• TASK DETAILS
Repeat the entries exactly but omit the pictures.
Start of ENTRIES PROVIDED
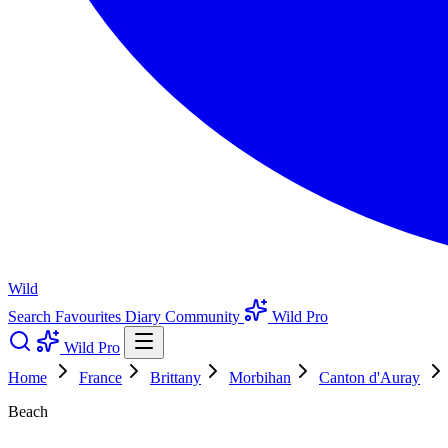
Wild
Search
Favourites
Diary
Community
Wild Pro
Wild Pro
Home
France
Brittany
Morbihan
Canton d'Auray
Beach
End of ENTRIES PROVIDED
• YOUR RESPONSE
Wild
Search
Favourites
Diary
Community
Wild Pro
Wild Pro
Home
France
Brittany
Morbihan
Canton d'Auray
Beach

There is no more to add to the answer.